Challenge: Please rewrite the items below with every instance of "pixels" changed to "px", leaving everything else as it is.

Entries:
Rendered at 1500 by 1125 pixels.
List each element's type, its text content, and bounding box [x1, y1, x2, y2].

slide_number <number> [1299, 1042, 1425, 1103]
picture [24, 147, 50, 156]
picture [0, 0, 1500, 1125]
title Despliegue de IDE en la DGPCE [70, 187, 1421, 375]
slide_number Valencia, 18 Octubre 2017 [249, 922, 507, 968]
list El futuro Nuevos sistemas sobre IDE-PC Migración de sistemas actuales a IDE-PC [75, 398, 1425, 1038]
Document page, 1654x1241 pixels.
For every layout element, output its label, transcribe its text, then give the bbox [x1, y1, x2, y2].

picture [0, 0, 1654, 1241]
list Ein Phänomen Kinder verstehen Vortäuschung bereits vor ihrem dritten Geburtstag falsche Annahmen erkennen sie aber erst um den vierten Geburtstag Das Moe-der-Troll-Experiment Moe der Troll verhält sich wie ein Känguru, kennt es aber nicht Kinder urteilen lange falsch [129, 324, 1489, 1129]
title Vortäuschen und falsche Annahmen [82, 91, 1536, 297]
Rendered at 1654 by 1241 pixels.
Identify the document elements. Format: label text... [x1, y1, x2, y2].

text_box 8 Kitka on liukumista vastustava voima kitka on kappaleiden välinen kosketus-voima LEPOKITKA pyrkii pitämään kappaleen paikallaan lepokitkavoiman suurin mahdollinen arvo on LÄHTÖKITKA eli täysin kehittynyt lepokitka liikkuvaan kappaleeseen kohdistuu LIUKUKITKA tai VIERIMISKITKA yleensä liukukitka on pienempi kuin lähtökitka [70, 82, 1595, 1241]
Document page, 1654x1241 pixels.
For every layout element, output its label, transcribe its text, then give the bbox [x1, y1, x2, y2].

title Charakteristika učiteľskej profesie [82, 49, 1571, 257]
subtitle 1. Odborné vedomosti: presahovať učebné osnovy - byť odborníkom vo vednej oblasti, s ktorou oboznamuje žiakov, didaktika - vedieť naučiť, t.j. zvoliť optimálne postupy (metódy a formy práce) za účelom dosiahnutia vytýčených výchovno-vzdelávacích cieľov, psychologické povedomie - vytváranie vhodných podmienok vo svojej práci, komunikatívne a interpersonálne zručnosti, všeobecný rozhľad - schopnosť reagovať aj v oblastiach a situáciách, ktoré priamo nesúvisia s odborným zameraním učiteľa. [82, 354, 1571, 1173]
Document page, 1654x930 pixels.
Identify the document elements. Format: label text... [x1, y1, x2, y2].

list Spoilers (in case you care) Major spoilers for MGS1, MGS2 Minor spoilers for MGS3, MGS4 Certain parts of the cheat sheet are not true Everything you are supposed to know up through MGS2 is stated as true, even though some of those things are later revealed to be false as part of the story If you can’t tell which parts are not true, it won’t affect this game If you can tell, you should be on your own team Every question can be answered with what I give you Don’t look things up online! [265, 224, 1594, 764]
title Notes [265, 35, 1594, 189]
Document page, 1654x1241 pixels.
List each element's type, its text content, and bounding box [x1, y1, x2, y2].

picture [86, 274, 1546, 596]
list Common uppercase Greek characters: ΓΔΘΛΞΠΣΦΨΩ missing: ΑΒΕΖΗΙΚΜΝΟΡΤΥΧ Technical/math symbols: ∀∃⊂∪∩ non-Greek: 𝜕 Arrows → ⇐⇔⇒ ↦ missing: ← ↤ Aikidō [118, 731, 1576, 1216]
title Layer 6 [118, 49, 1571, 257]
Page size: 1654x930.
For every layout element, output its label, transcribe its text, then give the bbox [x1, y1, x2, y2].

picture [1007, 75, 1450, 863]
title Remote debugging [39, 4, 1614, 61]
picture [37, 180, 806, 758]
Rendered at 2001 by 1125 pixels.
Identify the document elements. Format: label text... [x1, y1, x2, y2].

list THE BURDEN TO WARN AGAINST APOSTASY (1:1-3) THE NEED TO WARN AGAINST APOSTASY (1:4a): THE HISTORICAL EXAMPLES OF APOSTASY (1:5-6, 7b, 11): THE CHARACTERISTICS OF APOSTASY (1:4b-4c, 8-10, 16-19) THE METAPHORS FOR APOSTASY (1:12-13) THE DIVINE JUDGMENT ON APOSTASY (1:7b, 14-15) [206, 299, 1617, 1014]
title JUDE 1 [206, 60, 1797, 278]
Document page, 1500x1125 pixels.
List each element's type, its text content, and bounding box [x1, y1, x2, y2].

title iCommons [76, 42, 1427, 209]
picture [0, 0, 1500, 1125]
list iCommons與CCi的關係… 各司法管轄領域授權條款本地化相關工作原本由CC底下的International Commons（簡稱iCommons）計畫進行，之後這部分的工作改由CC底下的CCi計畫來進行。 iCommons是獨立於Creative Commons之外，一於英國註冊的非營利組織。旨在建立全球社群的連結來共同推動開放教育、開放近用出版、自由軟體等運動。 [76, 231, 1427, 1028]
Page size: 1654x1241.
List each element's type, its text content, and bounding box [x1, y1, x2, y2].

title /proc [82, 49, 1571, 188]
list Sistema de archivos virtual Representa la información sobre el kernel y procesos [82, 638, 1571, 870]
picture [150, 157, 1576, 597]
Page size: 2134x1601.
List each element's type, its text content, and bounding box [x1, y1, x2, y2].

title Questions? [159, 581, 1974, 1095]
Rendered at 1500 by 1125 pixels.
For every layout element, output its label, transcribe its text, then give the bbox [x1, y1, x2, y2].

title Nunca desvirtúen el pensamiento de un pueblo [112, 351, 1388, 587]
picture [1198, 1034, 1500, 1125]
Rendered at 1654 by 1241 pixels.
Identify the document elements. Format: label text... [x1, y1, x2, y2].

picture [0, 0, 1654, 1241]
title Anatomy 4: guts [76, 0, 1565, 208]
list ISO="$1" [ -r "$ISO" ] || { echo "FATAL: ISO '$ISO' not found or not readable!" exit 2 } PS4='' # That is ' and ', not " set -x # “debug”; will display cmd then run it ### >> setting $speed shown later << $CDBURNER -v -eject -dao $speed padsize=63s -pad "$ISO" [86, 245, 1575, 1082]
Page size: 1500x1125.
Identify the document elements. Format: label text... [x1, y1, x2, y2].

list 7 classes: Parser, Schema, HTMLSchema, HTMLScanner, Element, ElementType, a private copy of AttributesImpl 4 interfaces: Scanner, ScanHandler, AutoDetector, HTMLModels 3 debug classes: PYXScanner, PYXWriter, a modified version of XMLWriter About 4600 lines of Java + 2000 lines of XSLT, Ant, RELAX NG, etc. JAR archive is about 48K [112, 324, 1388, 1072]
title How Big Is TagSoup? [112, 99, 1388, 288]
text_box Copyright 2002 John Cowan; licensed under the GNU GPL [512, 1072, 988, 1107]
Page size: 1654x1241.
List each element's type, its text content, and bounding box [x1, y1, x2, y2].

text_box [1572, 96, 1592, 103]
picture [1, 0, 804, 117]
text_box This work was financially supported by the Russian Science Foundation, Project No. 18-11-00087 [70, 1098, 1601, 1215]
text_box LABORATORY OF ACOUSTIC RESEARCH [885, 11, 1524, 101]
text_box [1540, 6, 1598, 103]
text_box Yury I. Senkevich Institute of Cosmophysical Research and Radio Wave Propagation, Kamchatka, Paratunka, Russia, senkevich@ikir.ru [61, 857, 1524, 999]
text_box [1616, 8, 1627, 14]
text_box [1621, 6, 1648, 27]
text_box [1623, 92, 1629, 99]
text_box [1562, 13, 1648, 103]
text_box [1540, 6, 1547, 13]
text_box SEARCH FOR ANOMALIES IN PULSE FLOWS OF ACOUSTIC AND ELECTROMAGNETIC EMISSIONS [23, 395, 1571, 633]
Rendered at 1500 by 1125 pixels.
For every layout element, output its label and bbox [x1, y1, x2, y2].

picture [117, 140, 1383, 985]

Task result:
Rendered at 1500 by 1125 px.
List each element's type, its text content, and bounding box [x1, y1, x2, y2].

slide_number <number> [1299, 1042, 1425, 1103]
picture [24, 147, 50, 156]
picture [0, 0, 1500, 1125]
title Despliegue de IDE en la DGPCE [70, 187, 1421, 375]
slide_number Valencia, 18 Octubre 2017 [249, 922, 507, 968]
list El futuro Nuevos sistemas sobre IDE-PC Migración de sistemas actuales a IDE-PC [75, 398, 1425, 1038]
Document page, 1654x1241 px.
For every layout element, output its label, transcribe its text, then give the bbox [x1, y1, x2, y2].

picture [0, 0, 1654, 1241]
list Ein Phänomen Kinder verstehen Vortäuschung bereits vor ihrem dritten Geburtstag falsche Annahmen erkennen sie aber erst um den vierten Geburtstag Das Moe-der-Troll-Experiment Moe der Troll verhält sich wie ein Känguru, kennt es aber nicht Kinder urteilen lange falsch [129, 324, 1489, 1129]
title Vortäuschen und falsche Annahmen [82, 91, 1536, 297]
Rendered at 1654 by 1241 px.
Identify the document elements. Format: label text... [x1, y1, x2, y2].

text_box 8 Kitka on liukumista vastustava voima kitka on kappaleiden välinen kosketus-voima LEPOKITKA pyrkii pitämään kappaleen paikallaan lepokitkavoiman suurin mahdollinen arvo on LÄHTÖKITKA eli täysin kehittynyt lepokitka liikkuvaan kappaleeseen kohdistuu LIUKUKITKA tai VIERIMISKITKA yleensä liukukitka on pienempi kuin lähtökitka [70, 82, 1595, 1241]
Document page, 1654x1241 px.
For every layout element, output its label, transcribe its text, then give the bbox [x1, y1, x2, y2].

title Charakteristika učiteľskej profesie [82, 49, 1571, 257]
subtitle 1. Odborné vedomosti: presahovať učebné osnovy - byť odborníkom vo vednej oblasti, s ktorou oboznamuje žiakov, didaktika - vedieť naučiť, t.j. zvoliť optimálne postupy (metódy a formy práce) za účelom dosiahnutia vytýčených výchovno-vzdelávacích cieľov, psychologické povedomie - vytváranie vhodných podmienok vo svojej práci, komunikatívne a interpersonálne zručnosti, všeobecný rozhľad - schopnosť reagovať aj v oblastiach a situáciách, ktoré priamo nesúvisia s odborným zameraním učiteľa. [82, 354, 1571, 1173]
Document page, 1654x930 px.
Identify the document elements. Format: label text... [x1, y1, x2, y2].

list Spoilers (in case you care) Major spoilers for MGS1, MGS2 Minor spoilers for MGS3, MGS4 Certain parts of the cheat sheet are not true Everything you are supposed to know up through MGS2 is stated as true, even though some of those things are later revealed to be false as part of the story If you can’t tell which parts are not true, it won’t affect this game If you can tell, you should be on your own team Every question can be answered with what I give you Don’t look things up online! [265, 224, 1594, 764]
title Notes [265, 35, 1594, 189]
Document page, 1654x1241 px.
List each element's type, its text content, and bounding box [x1, y1, x2, y2].

picture [86, 274, 1546, 596]
list Common uppercase Greek characters: ΓΔΘΛΞΠΣΦΨΩ missing: ΑΒΕΖΗΙΚΜΝΟΡΤΥΧ Technical/math symbols: ∀∃⊂∪∩ non-Greek: 𝜕 Arrows → ⇐⇔⇒ ↦ missing: ← ↤ Aikidō [118, 731, 1576, 1216]
title Layer 6 [118, 49, 1571, 257]
Page size: 1654x930.
For every layout element, output its label, transcribe its text, then give the bbox [x1, y1, x2, y2].

picture [1007, 75, 1450, 863]
title Remote debugging [39, 4, 1614, 61]
picture [37, 180, 806, 758]
Rendered at 2001 by 1125 px.
Identify the document elements. Format: label text... [x1, y1, x2, y2].

list THE BURDEN TO WARN AGAINST APOSTASY (1:1-3) THE NEED TO WARN AGAINST APOSTASY (1:4a): THE HISTORICAL EXAMPLES OF APOSTASY (1:5-6, 7b, 11): THE CHARACTERISTICS OF APOSTASY (1:4b-4c, 8-10, 16-19) THE METAPHORS FOR APOSTASY (1:12-13) THE DIVINE JUDGMENT ON APOSTASY (1:7b, 14-15) [206, 299, 1617, 1014]
title JUDE 1 [206, 60, 1797, 278]
Document page, 1500x1125 px.
List each element's type, its text content, and bounding box [x1, y1, x2, y2].

title iCommons [76, 42, 1427, 209]
picture [0, 0, 1500, 1125]
list iCommons與CCi的關係… 各司法管轄領域授權條款本地化相關工作原本由CC底下的International Commons（簡稱iCommons）計畫進行，之後這部分的工作改由CC底下的CCi計畫來進行。 iCommons是獨立於Creative Commons之外，一於英國註冊的非營利組織。旨在建立全球社群的連結來共同推動開放教育、開放近用出版、自由軟體等運動。 [76, 231, 1427, 1028]
Page size: 1654x1241.
List each element's type, its text content, and bounding box [x1, y1, x2, y2].

title /proc [82, 49, 1571, 188]
list Sistema de archivos virtual Representa la información sobre el kernel y procesos [82, 638, 1571, 870]
picture [150, 157, 1576, 597]
Page size: 2134x1601.
List each element's type, its text content, and bounding box [x1, y1, x2, y2].

title Questions? [159, 581, 1974, 1095]
Rendered at 1500 by 1125 px.
For every layout element, output its label, transcribe its text, then give the bbox [x1, y1, x2, y2].

title Nunca desvirtúen el pensamiento de un pueblo [112, 351, 1388, 587]
picture [1198, 1034, 1500, 1125]
Rendered at 1654 by 1241 px.
Identify the document elements. Format: label text... [x1, y1, x2, y2].

picture [0, 0, 1654, 1241]
title Anatomy 4: guts [76, 0, 1565, 208]
list ISO="$1" [ -r "$ISO" ] || { echo "FATAL: ISO '$ISO' not found or not readable!" exit 2 } PS4='' # That is ' and ', not " set -x # “debug”; will display cmd then run it ### >> setting $speed shown later << $CDBURNER -v -eject -dao $speed padsize=63s -pad "$ISO" [86, 245, 1575, 1082]
Page size: 1500x1125.
Identify the document elements. Format: label text... [x1, y1, x2, y2].

list 7 classes: Parser, Schema, HTMLSchema, HTMLScanner, Element, ElementType, a private copy of AttributesImpl 4 interfaces: Scanner, ScanHandler, AutoDetector, HTMLModels 3 debug classes: PYXScanner, PYXWriter, a modified version of XMLWriter About 4600 lines of Java + 2000 lines of XSLT, Ant, RELAX NG, etc. JAR archive is about 48K [112, 324, 1388, 1072]
title How Big Is TagSoup? [112, 99, 1388, 288]
text_box Copyright 2002 John Cowan; licensed under the GNU GPL [512, 1072, 988, 1107]
Page size: 1654x1241.
List each element's type, its text content, and bounding box [x1, y1, x2, y2].

text_box [1572, 96, 1592, 103]
picture [1, 0, 804, 117]
text_box This work was financially supported by the Russian Science Foundation, Project No. 18-11-00087 [70, 1098, 1601, 1215]
text_box LABORATORY OF ACOUSTIC RESEARCH [885, 11, 1524, 101]
text_box [1540, 6, 1598, 103]
text_box Yury I. Senkevich Institute of Cosmophysical Research and Radio Wave Propagation, Kamchatka, Paratunka, Russia, senkevich@ikir.ru [61, 857, 1524, 999]
text_box [1616, 8, 1627, 14]
text_box [1621, 6, 1648, 27]
text_box [1623, 92, 1629, 99]
text_box [1562, 13, 1648, 103]
text_box [1540, 6, 1547, 13]
text_box SEARCH FOR ANOMALIES IN PULSE FLOWS OF ACOUSTIC AND ELECTROMAGNETIC EMISSIONS [23, 395, 1571, 633]
Rendered at 1500 by 1125 px.
For every layout element, output its label and bbox [x1, y1, x2, y2].

picture [117, 140, 1383, 985]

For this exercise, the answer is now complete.